Apesar de ser o ponto central do mérito da ação, a insuficiência da RN 04/2007 não foi tratada pelos Ministros, os quais, neste momento, se ativeram a uma questão processual anterior. No julgamento desta terça-feira, os ministros do STJ apontaram que houve contradição na decisão do Tribunal Regional Federal (TRF-4) em 2014. Na época, o TRF-4 entendeu que as as normas de distanciamento entre cultivos estabelecidas na Resolução Normativa nº 4/2007 eram suficientes, mas embasaram a decisão em argumentos contraditórios.

Na época, para sustentar a decisão, os desembargadores interpretaram de maneira equivocada o Decreto Federal nº 4.680/2003, que regulamenta a rotulagem de alimentos e obriga a identificação de produtos transgênicos. Segundo o decreto, todos os alimentos que possuam mais do que 1% de ingredientes transgênicos em sua composição devem ser identificados.

Em seu voto, o ministro do STJ, Manoel Erhardt, destacou que o TRF-4 utilizou a interpretação do decreto da rotulagem de formas diferentes.

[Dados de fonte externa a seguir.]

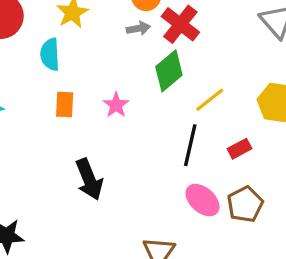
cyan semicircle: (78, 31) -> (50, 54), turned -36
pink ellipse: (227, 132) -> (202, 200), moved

Em alguns trechos da decisão, o Tribunal Regional Federal tratou o decreto unicamente como uma garantia de direito à informação ao estabelecer que consumidores sejam avisados sobre presença de transgênico nos alimentos. Nesse entendimento, o fato de o decreto estabelecer uma tolerância de até 1% de ingredientes transgênicos para que a rotulagem seja obrigatória não significa uma tolerância à contaminação de alimentos não transgênicos.

No entanto, em outros trechos da mesma decisão o TRF4 argumenta que o decreto autoriza que haja uma tolerância máxima na contaminação transgênica nos alimentos.

Esta dupla interpretação, com contradição de argumentos, fere o Código de Processo Civil, apontam as organizações sociais no recurso especial e reconhece o STJ. Em parecer, o Ministério Público Federal, também destacou que “a norma foi empregada seletivamente, ou seja, ora sendo reconhecida como válida para atender a linha de argumentação adotada” pelo TRF4.

“Em dado momento o parâmetro para verificar a adequação da Resolução Normativa [pelos desembargadores do TRF4] seria a obediência de 1%. Em outro momento, diz o acórdão que este decreto é irrelevante para a decisão da questão”, aponta o Ministro relator Manoel Erhardt, na decisão tomada nesta terça-feira (7).

As organizações já haviam destacado a contradição ao TRF-4. No entanto, os desembargadores federais do Tribunal não modificaram sua decisão em 2014. Diante disso, as organizações acionaram o Superior Tribunal de Justiça. “Agora as organizações têm uma nova possibilidade de trazer os argumentos ao TRF4, o qual não deverá utilizar a norma de forma contraditória, ou para atender uma posição pré-determinada”, explica a advogada na Terra de Direitos, Naiara Bittencourt.

“É uma vitória, mesmo que parcial”, destaca o assessor técnico da AS-PTA, Luciano Silveira. Agora, a expectativa é que o TRF-4 tenha celeridade em um novo julgamento. “Já se passaram 12 anos desde que a ACP foi apresentada pelas organizações sociais e os prejuízos decorrentes da morosidade no julgamento são incalculáveis. Produziram danos irreparáveis para agricultores, agricultoras, povos e comunidades tradicionais, assim como para o patrimônio genético por eles cultivados e conservados”, completa.

O processo agora será remetido novamente ao TRF4, ainda sem data de novo julgamento.